***** SUPPLIED INFORMATION

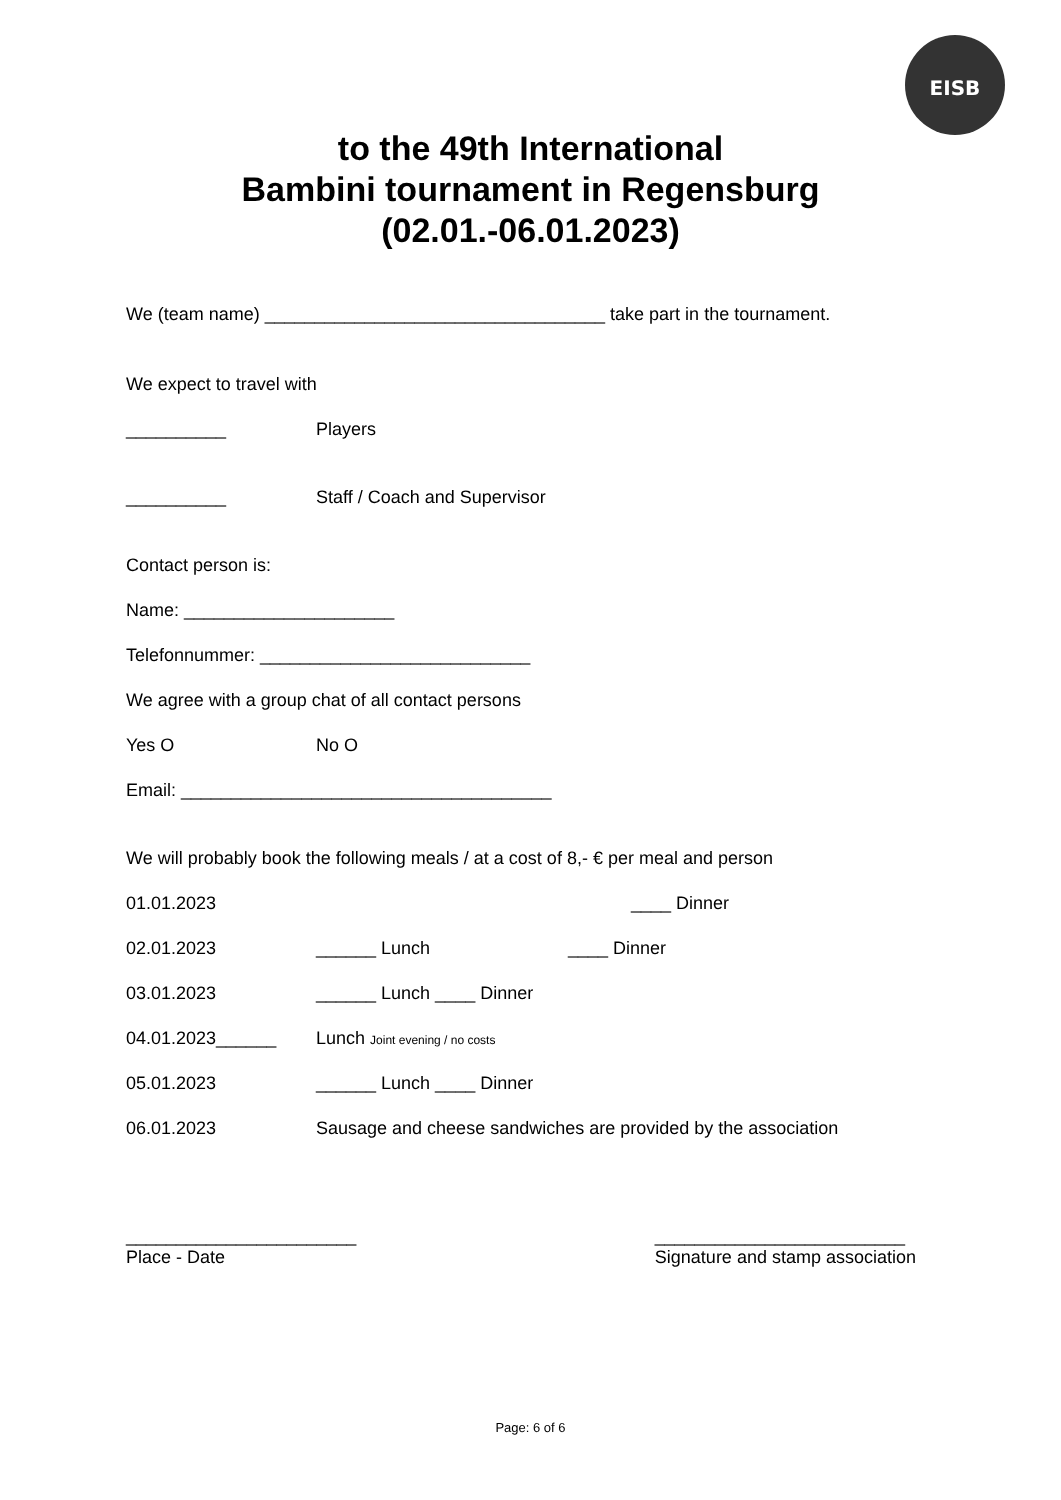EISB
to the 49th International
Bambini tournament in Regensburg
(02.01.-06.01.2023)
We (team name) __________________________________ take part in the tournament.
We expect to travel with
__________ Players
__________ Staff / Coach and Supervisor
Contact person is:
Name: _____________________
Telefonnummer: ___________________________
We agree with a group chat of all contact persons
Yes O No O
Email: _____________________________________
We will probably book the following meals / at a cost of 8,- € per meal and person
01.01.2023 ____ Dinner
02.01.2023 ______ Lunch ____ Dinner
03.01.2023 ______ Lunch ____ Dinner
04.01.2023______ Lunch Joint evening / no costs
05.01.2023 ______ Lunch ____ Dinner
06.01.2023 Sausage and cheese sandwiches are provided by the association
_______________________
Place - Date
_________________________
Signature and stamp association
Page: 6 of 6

**********

- TASK OBJECTIVE
Beginning at the line that contains "We will probably", transcribe every line through the end of the material exactly, leaving out all earlier lines.

- EXERCISE SOLUTION
We will probably book the following meals / at a cost of 8,- € per meal and person
01.01.2023 ____ Dinner
02.01.2023 ______ Lunch ____ Dinner
03.01.2023 ______ Lunch ____ Dinner
04.01.2023______ Lunch Joint evening / no costs
05.01.2023 ______ Lunch ____ Dinner
06.01.2023 Sausage and cheese sandwiches are provided by the association
_______________________
Place - Date
_________________________
Signature and stamp association
Page: 6 of 6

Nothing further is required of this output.